An interesting article came out a couple days ago in the Jakarta Post out of Indonesia. Author Nico Wattimena, who is a senior lecturer at the London School of Public Relations , Jakarta, discusses how social media is changing the way PR is being practiced in Asia. As with most articles on this subject, she first gives an introduction to social media and how it has hit mainstream. She also cautions about how this new phenomenon is still a legal grey area as companies tackle how to protect their brands from misuse and misrepresentation. The real meat and potatoes of the piece is when she begins to discuss how social media is being practiced in Asia, specifically Indonesia. Wattimena then goes on to discuss how social media is proving to be a valuable tool, “Journalists today are bloggers and have resorted to building complex email filters and PR blacklists; this means many of them may be more receptive to pitches again, Said Wattimena. “Reputation-based systems or social networks that give journalists access to reliable information on a company, helps them respond faster to a company’s PR requests.” By using social media along with traditional forms of media relations, PR practitioners will be able to more effectively enhance their outreach efforts.

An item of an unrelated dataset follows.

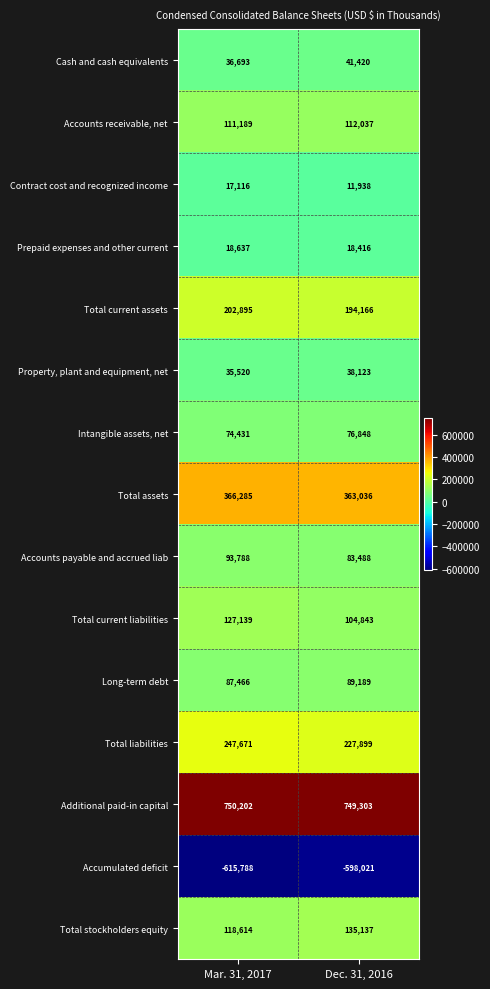

Rank the series by their maximum value, from highest to lowest.

Additional paid-in capital, Total assets, Total liabilities, Total current assets, Total stockholders equity, Total current liabilities, Accounts receivable, net, Accounts payable and accrued liab, Long-term debt, Intangible assets, net, Cash and cash equivalents, Property, plant and equipment, net, Prepaid expenses and other current, Contract cost and recognized income, Accumulated deficit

From that point, Wattimena discusses what PR professionals have been grapeling with since the start of the social media phenmenon – how to measure its success as a tool:
Just like traditional media, there is no “silver bullet” or single method for evaluating social media, but there are a number of methods available. As with all campaigns, set out the objectives for the activity at the start and then measure the performance and success against them.
Effective social media sourcing and analysis are: Normalize the social media evaluation – remember, this is just another media type; do not do it in isolation – integrate it with your mainstream media analysis so you have the ability to view a complete and comparable media landscape which reflects the consumer’s media experience and also the consumer’s perspective, seeing mainstream and consumer-generated media side by side; and do not get obsessive about seeing and analyzing everything in the blogosphere – it is misleading and can send costs spiraling as “coverage” volumes build again.
Measuring the effectiveness of any social media campaign has been a tough problem to deal with, but analyzing the objectives of the program and then the success, if any, will be a good indication of its use as a PR tool. However, for this reason, it is not ready to stand alone as a single tool for a PR campaign. For now, anyway, it should serve as a supplement to a solid overall PR strategy. Social media is constantly changing, what would be a problem today could be solved tomorrow. Then again, there is always the constant that new problems will arise. PR practitioners must always be prepared for new challenges.